Вопрос о женитьбе, некоторое время маячивший на горизонте, сейчас сам собой внезапно выдвинулся на первый план в связи с почти полным разорением Милли. Никто об ее разорении еще не знал. На Верхней Маунт-стрит горничные в белых наколках по-прежнему семенили по комнатам, а под окнами в Ратблейне гунтеры по-прежнему щипали зеленую травку. Шофер по-прежнему начищал медные части «панхарда». Но все это скоро должно было исчезнуть как сон, растаять в воздухе, как дворец Аладдина, если только…
Оказавшись перед этим великим соблазном, Кристофер не стал ему противиться, не дал себе даже труда осознать его как соблазн, до того вдруг уверовал в своих богов. Он спасет Милли, спасет, женившись на ней. Что он, в сущности, собирается купить Милли — это было ему совершенно ясно, но сейчас он не видел в этом ничего дурного. Кто любит — особенно взыскан судьбой, и вот сбывается то, на что он не смел и надеяться: для него проложили дорогу, перед ним распахнули дверь. Он, избранник судьбы, поддержит Милли в ее несчастье. В этом даже можно было усмотреть веление рока, причем, если взглянуть с другой стороны, как-то выходило, что, не женившись на Милли, он просто не в состоянии ее спасти.
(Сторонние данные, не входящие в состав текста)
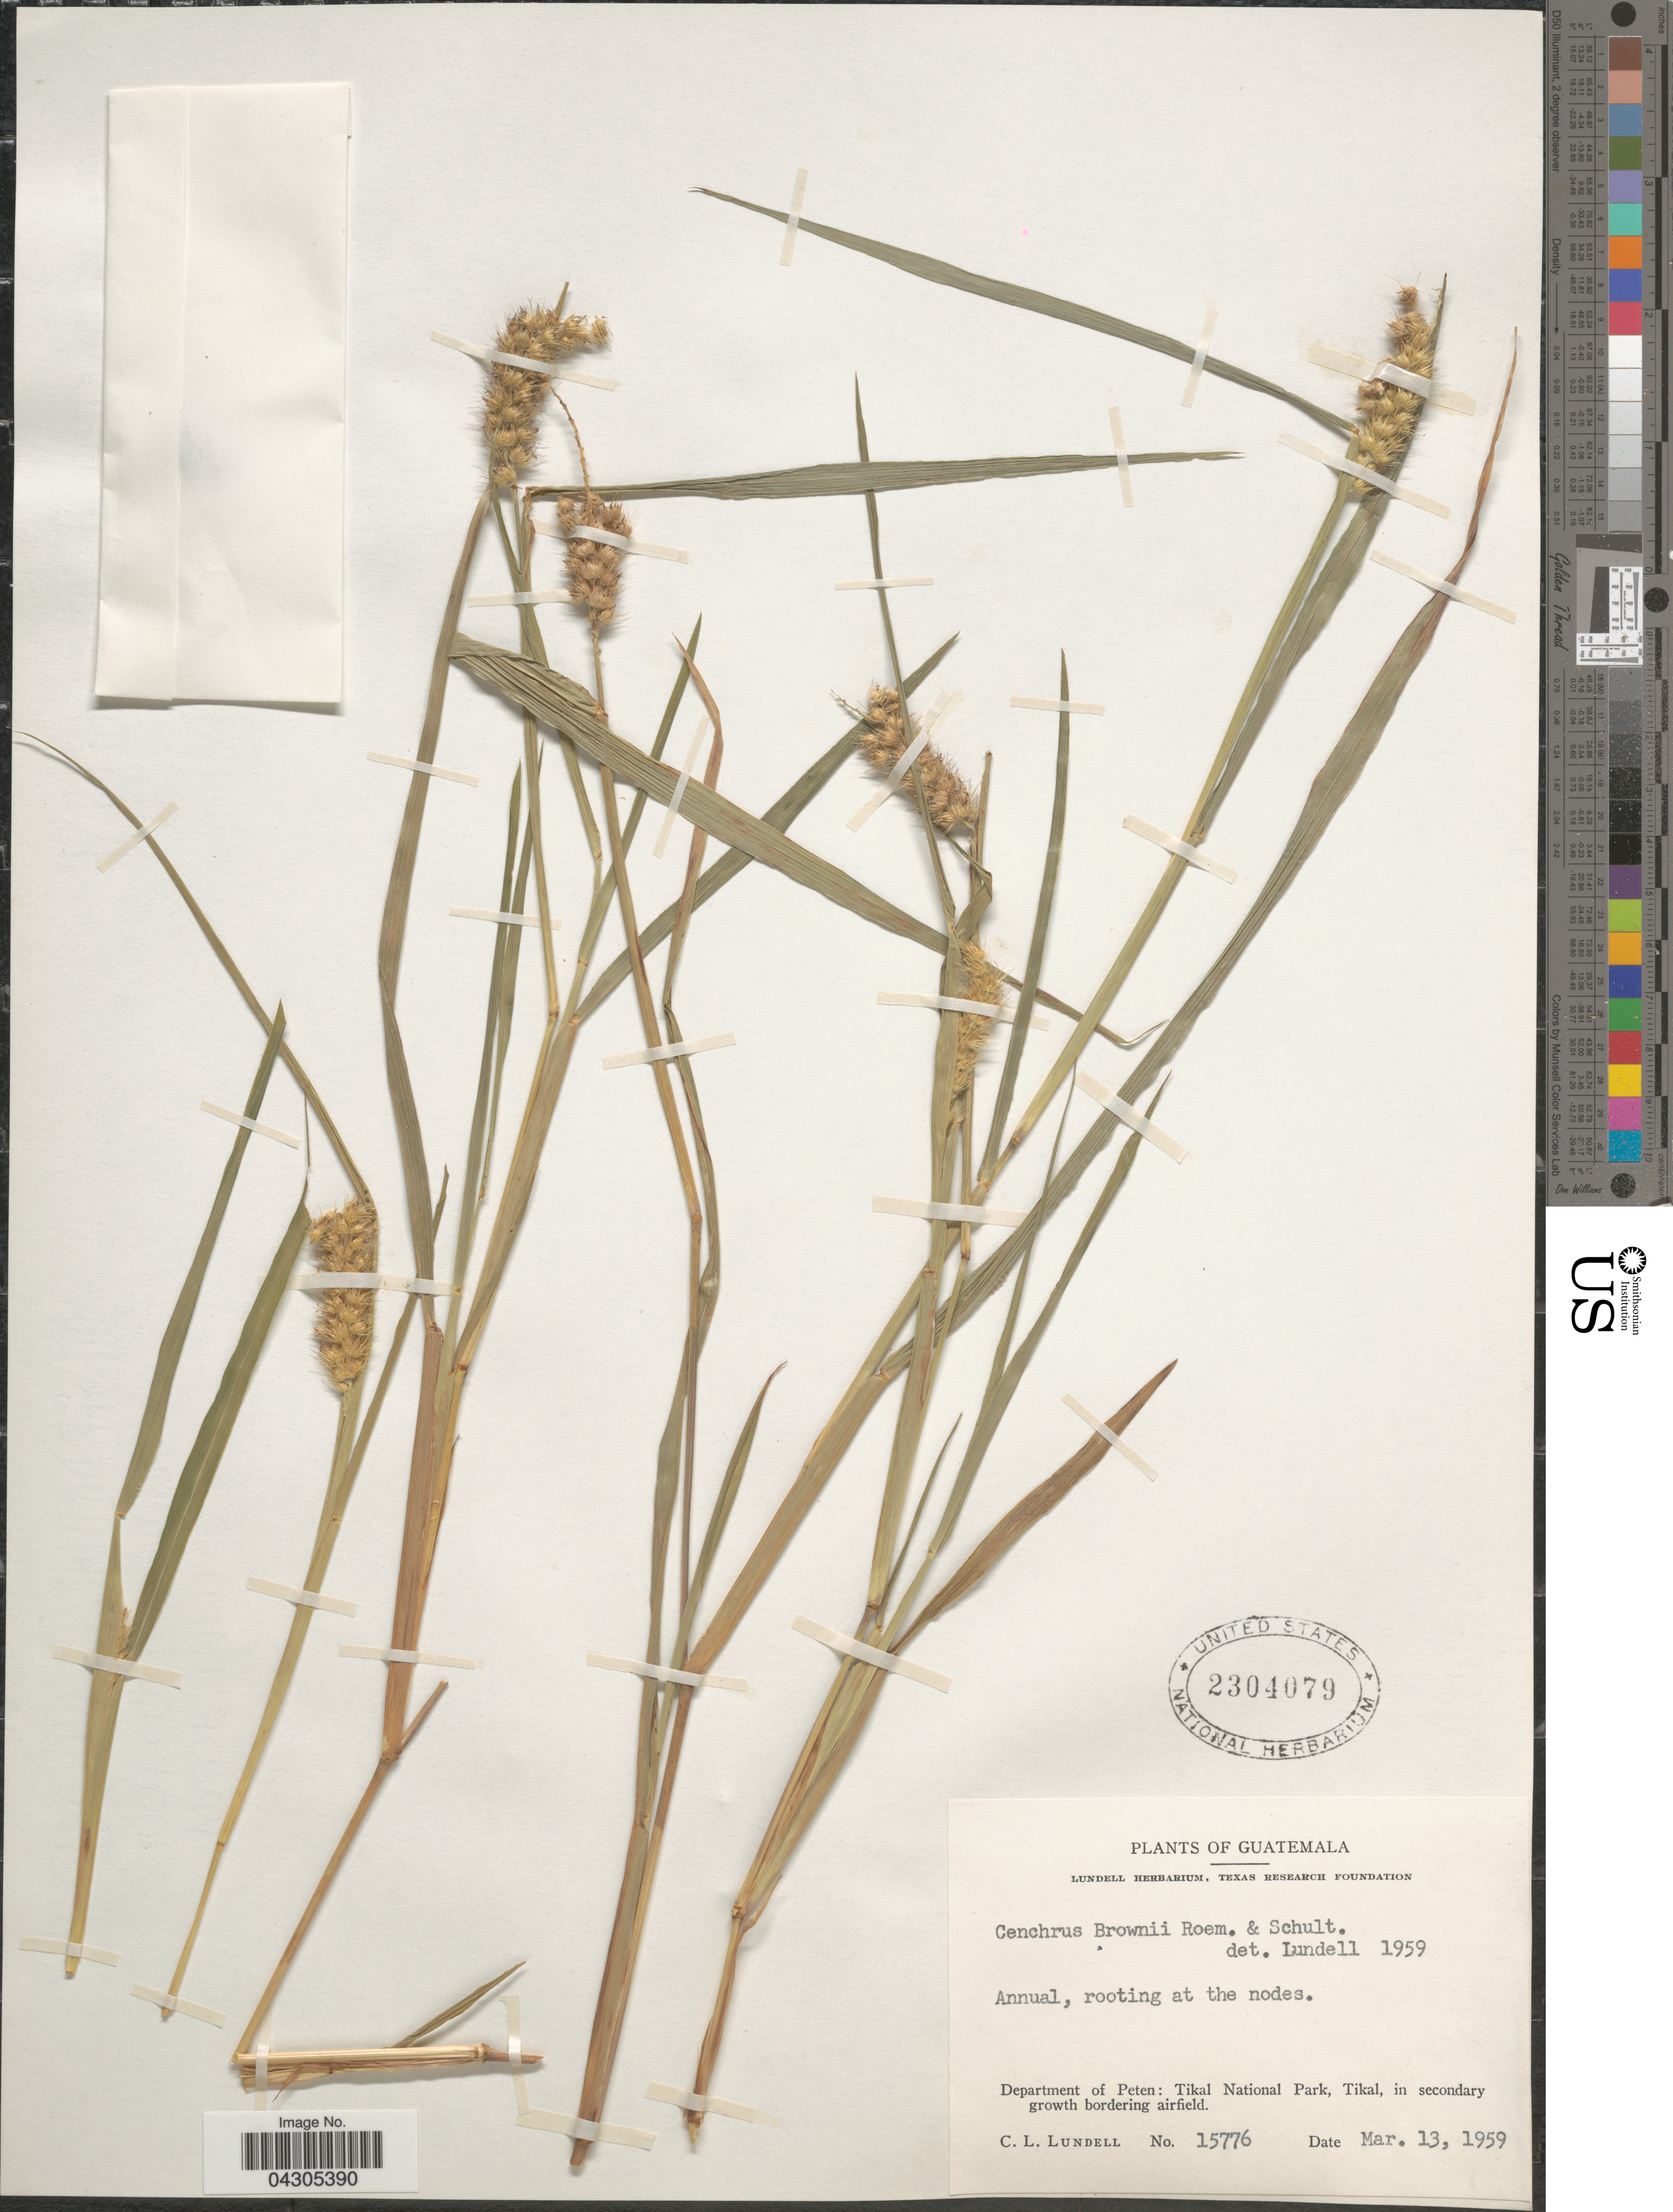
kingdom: Plantae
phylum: Tracheophyta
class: Liliopsida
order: Poales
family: Poaceae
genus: Cenchrus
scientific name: Cenchrus brownii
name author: Roem. & Schult.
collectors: C. L. Lundell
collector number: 15776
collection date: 1959-03-13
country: Guatemala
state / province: El Peten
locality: Department of Peten: Tikal National Park, Tikal, in secondary growth bordering airfield.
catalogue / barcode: US 2304079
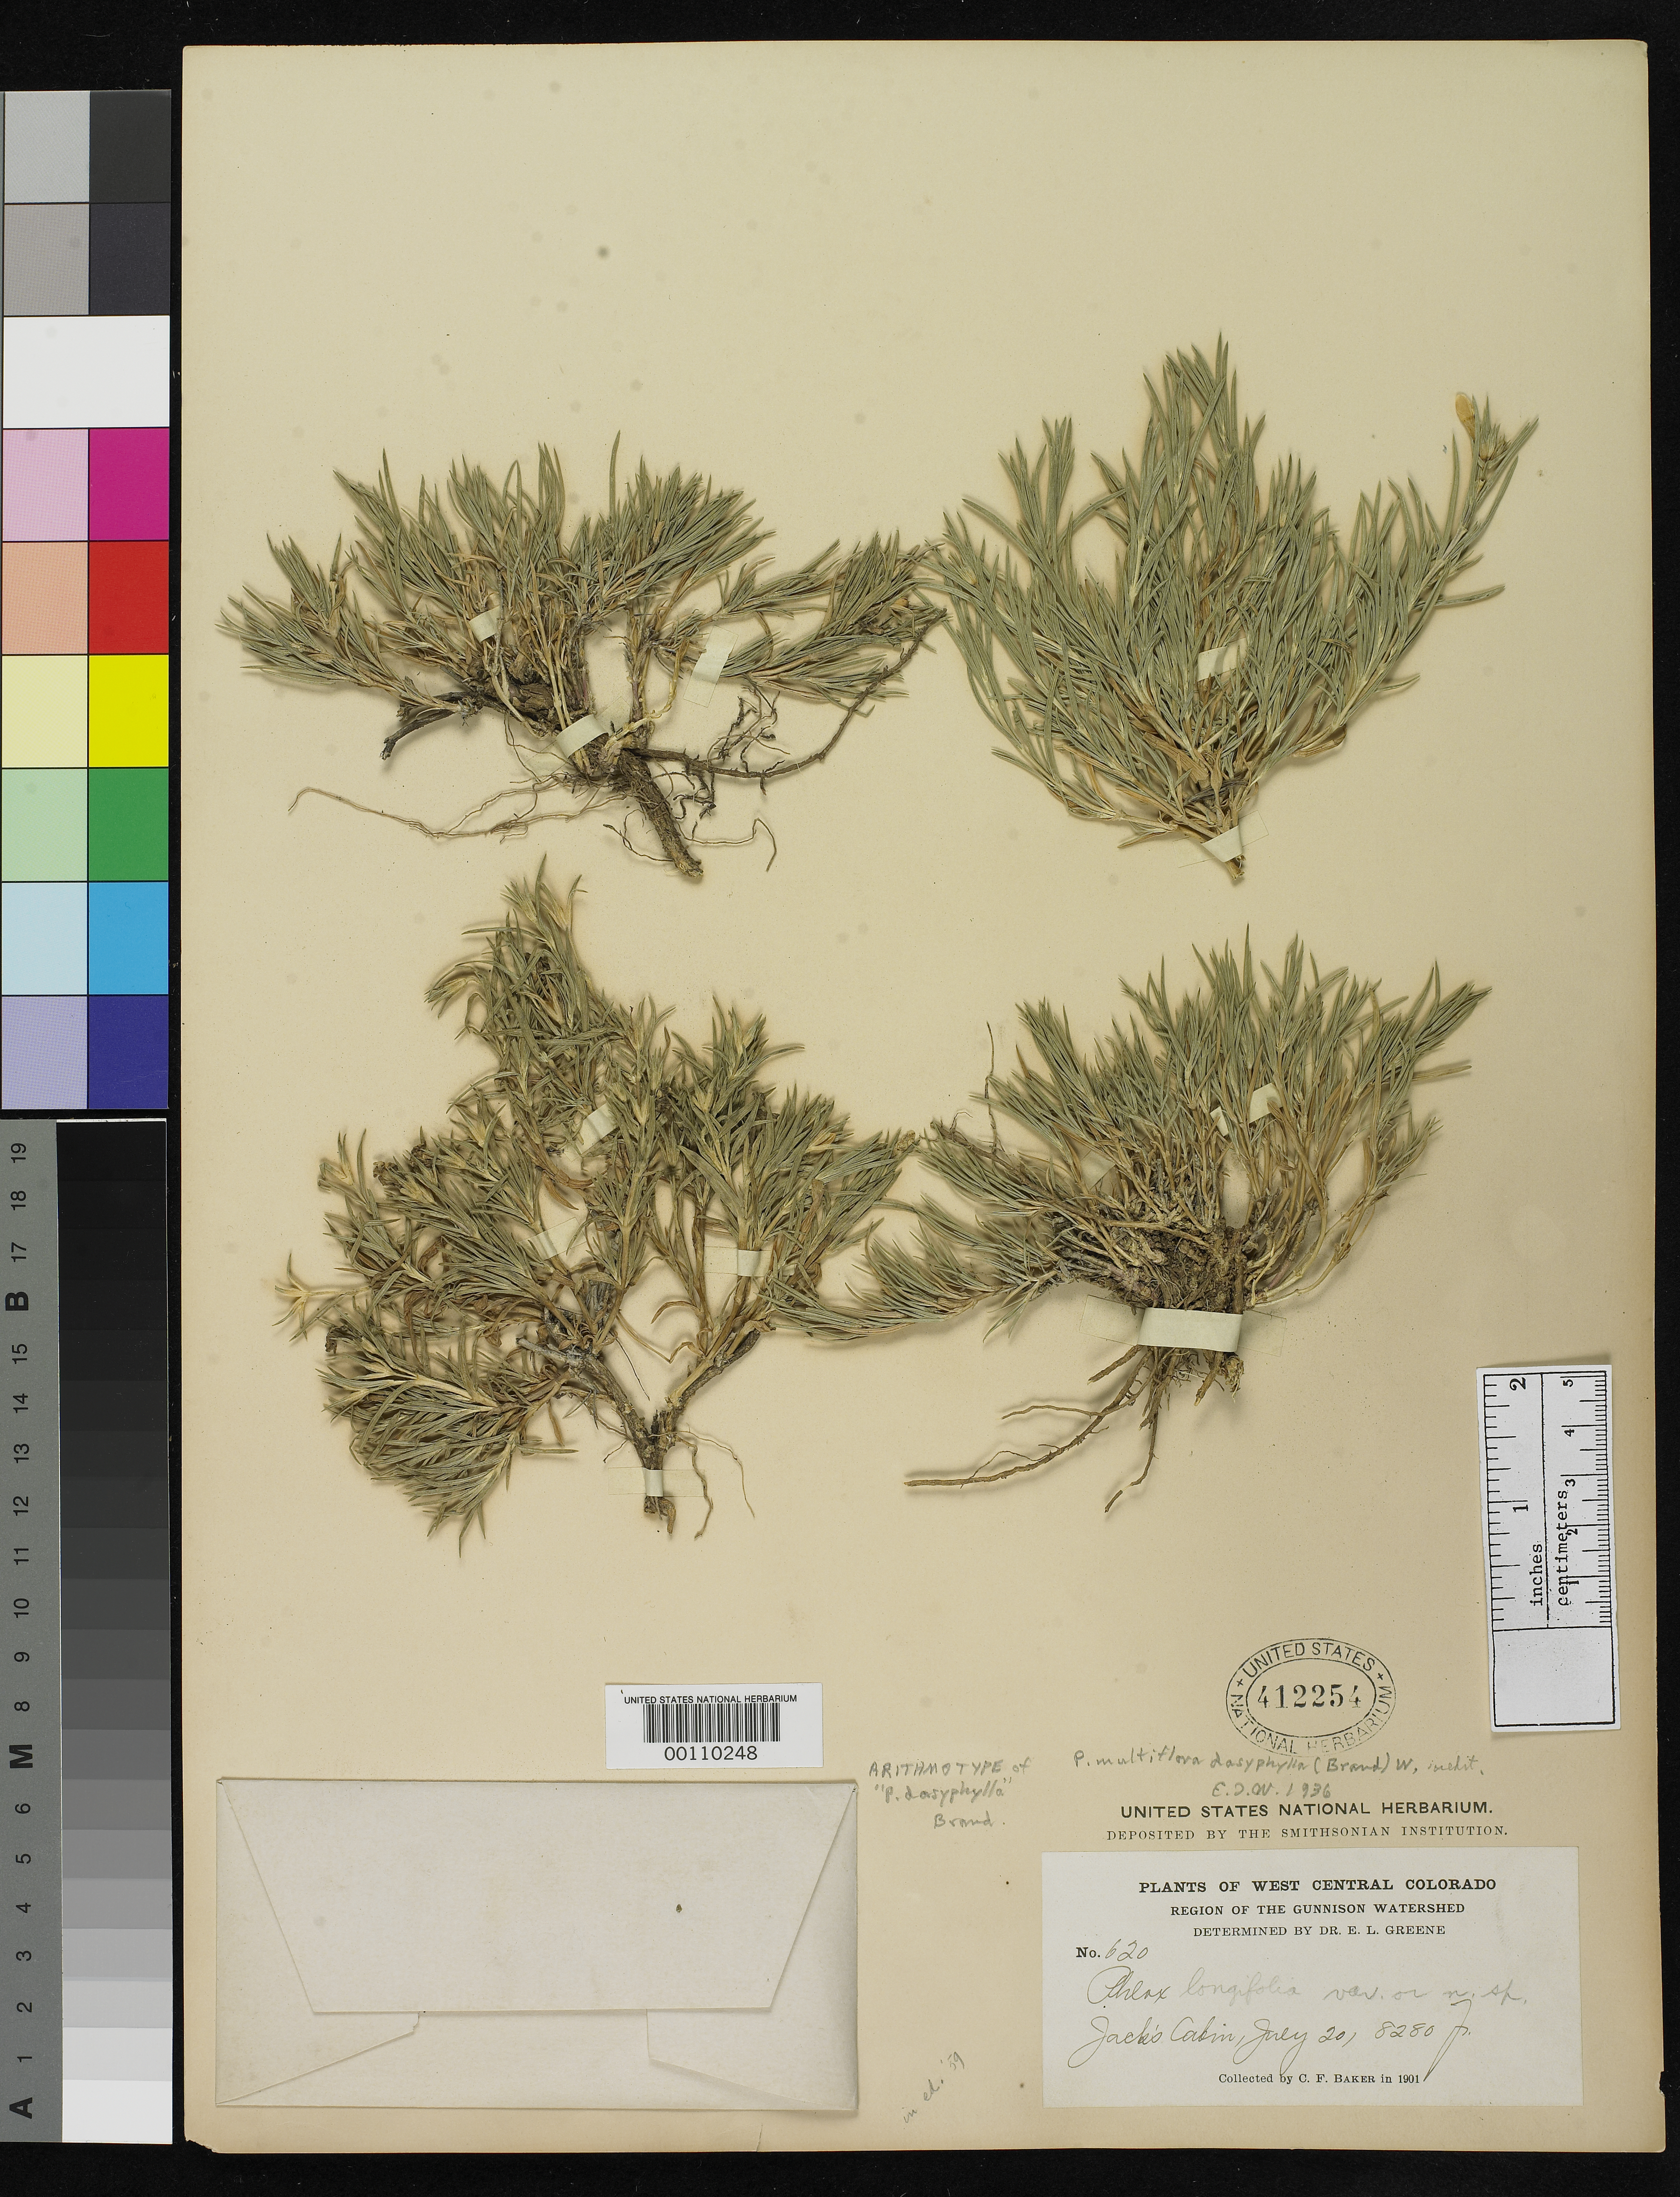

Хотя мысль о единственно возможном выходе созревала несколько месяцев, пока Милли катилась к окончательному банкротству, Кристофер только в последний месяц стал выражать свое намерение в недвусмысленных словах. Случалось это, когда Милли в отчаянии восклицала: «Продам этот дом и Ратблейн, сниму комнату!» — а Кристофер говорил: «Глупости. Вы отлично знаете, что не решитесь на это. Вы выйдете за меня замуж, и все будет хорошо». Тогда Милли, громко смеясь, отвечала: «Похоже, что придется!» — и меняла тему разговора. И правда, она не могла на это решиться — что угодно, только не это, — а пока немножко оттягивала время.
Эта фаза их отношений была полна для Кристофера особого, немного печального очарования. Милли за последнее время словно притихла. Не то чтобы она постарела или загрустила, но красота ее подернулась какой-то прозрачной дымкой, видной, может быть, только ему одному. Она меньше озорничала, веселость ее иногда казалась наигранной, вымученной, она часто задумывалась. Кристофер загнал ее в угол, и она это знала. Всю свою иронию и юмор она теперь употребляла на то, чтобы замаскировать позорную утрату былой свободы. Она не казалась озлобленной. В этой утрате могущества было что-то прекрасное и печальное, поднимавшее в нем волны нежности. Это напоминало ту стадию укрощения дикого зверя, когда он вдруг смиряется и мурлычет, как кошка. Он еще пробует делать большие прыжки, но чувствует веревку, которая его тянет и тянет. Потом он бежит рядом, уже спокойнее. Скоро начнет есть из рук. Придется, ничего не поделаешь.